My concern is that once this fitting is installed and tiled, you can’t actually see or check the joint at all. You’re basically trusting that it doesn’t leak, with no way to monitor it later. That idea makes me a bit uneasy.

How do professionals make sure these connections are definitely leak-free before everything is sealed up? Is there any way to properly confirm it?

I was thinking of sealing behind the wall plate (for example with CT1), so that if it ever did leak, the water would come out the front rather than into the wall. Would that make sense?

Also, if I use Loctite 55 and then add a light smear of LS-X over the thread as extra protection, is that overkill or a sensible “belt and braces” approach? or can LS-X potentially fail or make the loctite 55 not work?

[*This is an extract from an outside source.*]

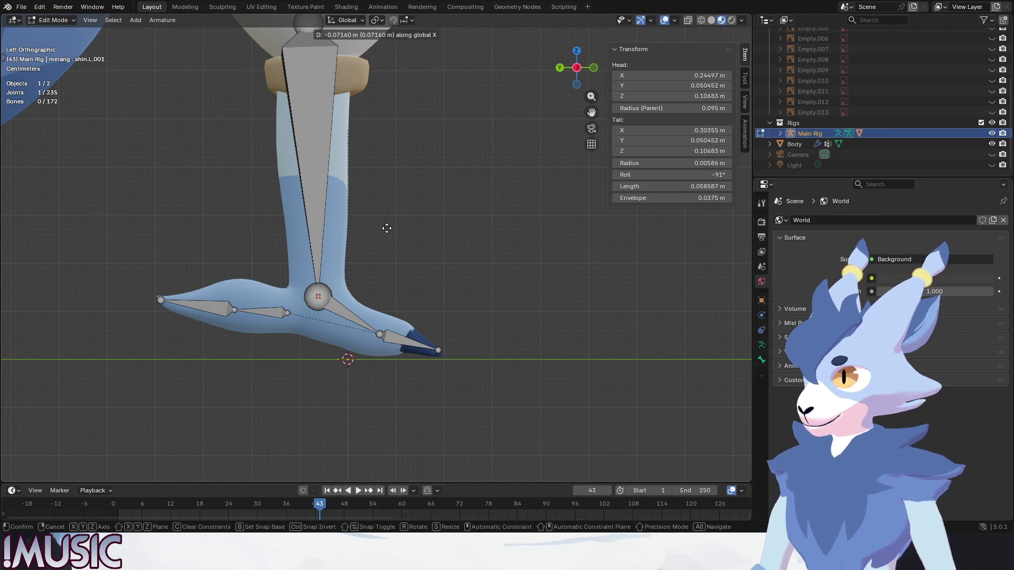
key(y)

Any advice on how to make sure this doesn’t slowly weep and cause damage over time would be much appreciated.
 
How do professionals make sure these connections are definitely leak-free before everything is sealed up?
Experience, but shower outlets are under no pressure really, you'd have to get it seriously wrong to cause any leaks. You could cap them and pressure test if it is worrying you.
 
Experience, but shower outlets are under no pressure really, you'd have to get it seriously wrong to cause any leaks. You could cap them and pressure test if it is worrying you.

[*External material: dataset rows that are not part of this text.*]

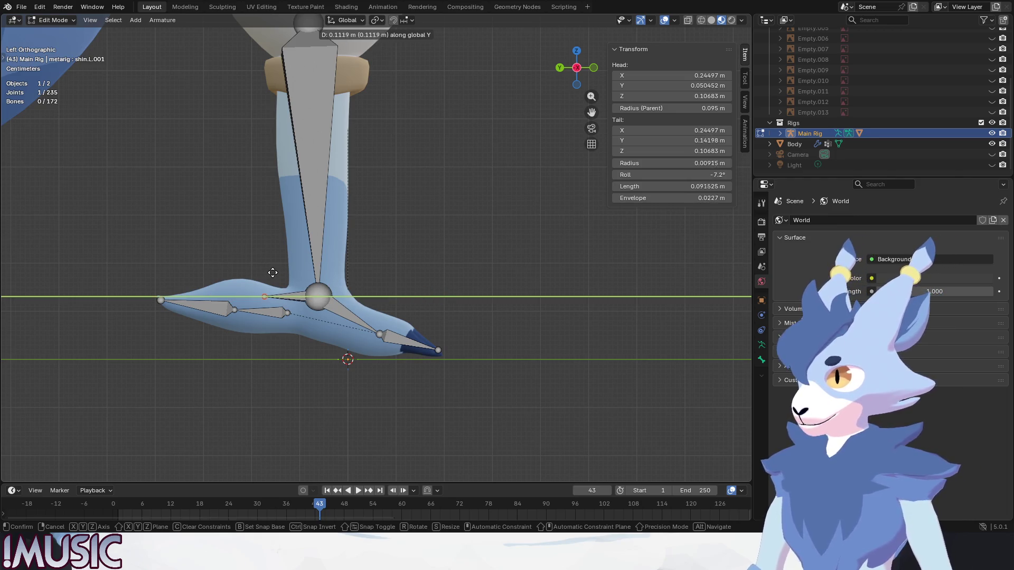
click(270, 275)
mouse_move(274, 275)
middle_down()
mouse_move(336, 295)
mouse_move(369, 275)
middle_up()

Yes I have capped it and put a temporary pushfit valve to flush the pipes and there’s no leaks to the plate itself but even after temporarily capping it when it comes to the final install, i have to unthread the temp fitting and then thread the finishing item. And it’s the finishing item that is concerning me because you essentially threading it in and can never inspect behind it because there is a decorative cover to cover the opening
 
On another note, if i've got a fitting that needs to end in an exact orientation. and if i'm tightening it and it feels like its getting tight and may not make it to the next full turn to align properly, what's the best solution for this? apparently loctite 55 is good for those cases where u need to wind it back a little. But does that not mean it's not full tight and can potentially leak too?
 
No, you can wind it back a bit with loctite ok. Put it on dry though, and count the number of turns you need. That way you aren't tempted to give it another turn and it won't go fully round.